Sequence Modeling
- LSTM is awesome, but not good enough
- Transformers: how and why
- $f(X) \approx y$, where $f$ is the model, X is the input and $y$ is the outcome/prediction
- Sequence Modeling is a problem
- $f:\mathbb{R}^d \mapsto \mathbb{R}$, $\mathbb{R}^d$ contains fixed size $d$ vectors
- can not represent documents a fixed size vector
- Documents are of various lengths
- Not aware of any linear algebra that works on variable dimensionality
- Classic way: bag of words
- Order matters: “work to live” vs “live to work”; Both score same.

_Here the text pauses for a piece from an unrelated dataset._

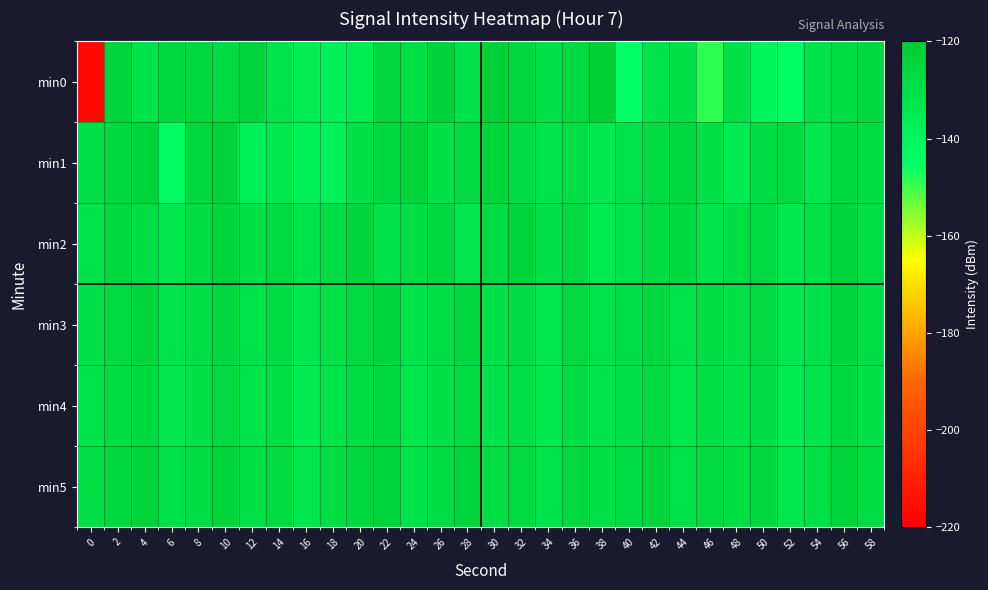

What is the spread (max minus min) of values at 8?

3.6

- Solution would be N-grams dimensionality $V^N$
- Bi-grams (Every pair of possible words)
- Tri-grams (Every combination of three words)
- This way we can distinguish between the two
- English tri-grams: (10^15) dimensions
- All sort of problems with that size of dimensions.
- A natural way to solve this problem is the RNN (Recurrent Neural Network)
- How to calculate $f(x_1,x_2,x_3,\cdots,x_n)$
- A for-loop in math $H_{i+1}=A(H_i,X_I$)
- The problem with RNN is vanishing and exploding gradients
$H_3= A(A(A(H_0,x_0),x_1),x_2)$
$A(H,x):=Wx+ZH$
$H_N=W^N x_0 + W^{N-1} x_1 + …$
- For 100 words, W^100, $0.9^100=7 \times 10^{-10}$, $1.1^100=189905276$
- In linear algebra, this is about same except we need to think about eigenvalues of the matrix
- Eigenvalues say- how much the matrix is going to grow or shrink vectors when the transformations are applied
- If the eigenvalues are les than one, we see the gradients go to zero. If #\lambda>1$, gradients are going to explode.
- This made RNN extremely difficult, So LSTM to the rescue
- LSTM is a kind of Learning; Here it is not applied recursively on the main hidden vector, it is not like a CNN resnet.